Initializing help system before first use

Selecting the right algorithm for a nonlinear problem - when to use the XPRS library instead of XSLP

This chapter focuses on the nonlinear capabilities of the Xpress XPRS optimizer. As a general rule of thumb, problems that can be handled by the XPRS library do not require the use of XSLP; while Xpress XSLP is able to efficiently solve most nonlinear problems, there are subclasses of nonlinear problems for which the Xpress optimizer features specialized algorithms that are able to solve those problems more efficiently and in larger sizes. These are notably the convex quadratic programming and the convex quadratically constrained problems and their mixed integer counterparts.

It is also possible to separate the convex quadratic information from the rest of XSLP, and let the Xpress XPRS optimizer handle those directly. Doing so is good modelling practice, but emphasis must be placed on that the optimizer can only handle convex quadratic constraints.

Convex Quadratic Programs (QPs)

Convex Quadratic Programming (QP) problems are an extension of Linear Programming (LP) problems where the objective function may include a second order polynomial. The FICO Xpress Optimizer can be used directly for solving QP problems (and the Mixed Integer version MIQP).

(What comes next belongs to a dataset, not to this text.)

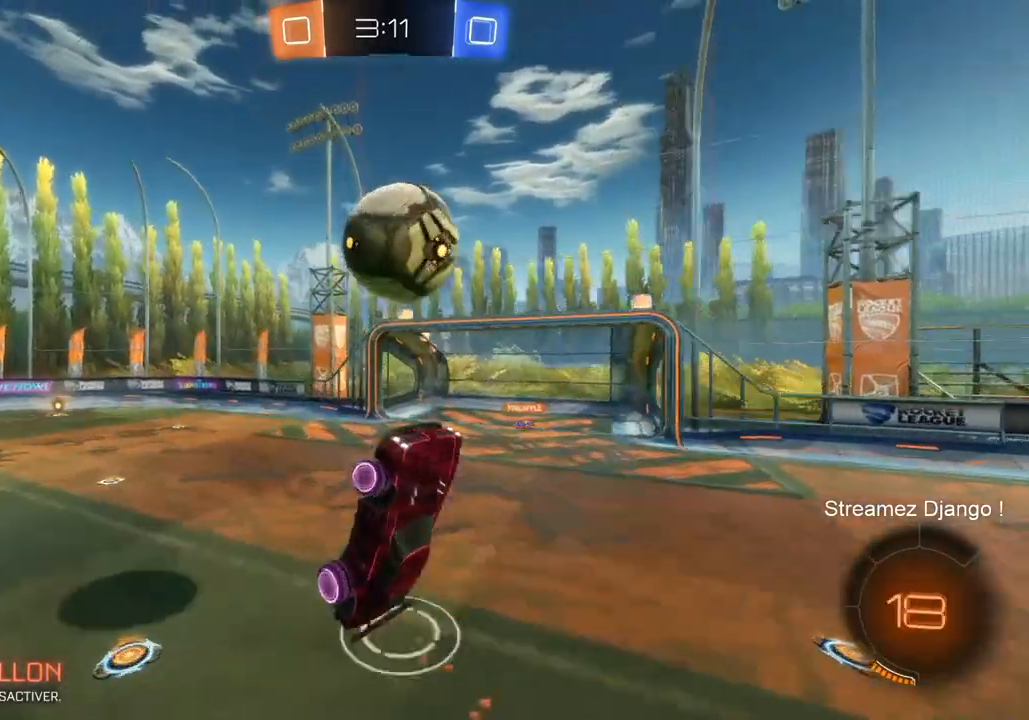
{"buttons": [], "left_stick": "right", "right_stick": "center", "events": [[384, "R1", "up"]]}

If there are no other nonlinearities in the problem, the XPRS library povides specialized algorithms for the solution of convex QP (MIQP) problems, that are much more efficient than solving the problem as a general nonlinear problem with XSLP.

Convex Quadratically Constrained Quadratic Programs (QCQPs)

Quadratically Constrained Quadratic Programs (QCQPs) are an extension of the Quadratic Programming (QP) problem where the constraints may also include second order polynomials.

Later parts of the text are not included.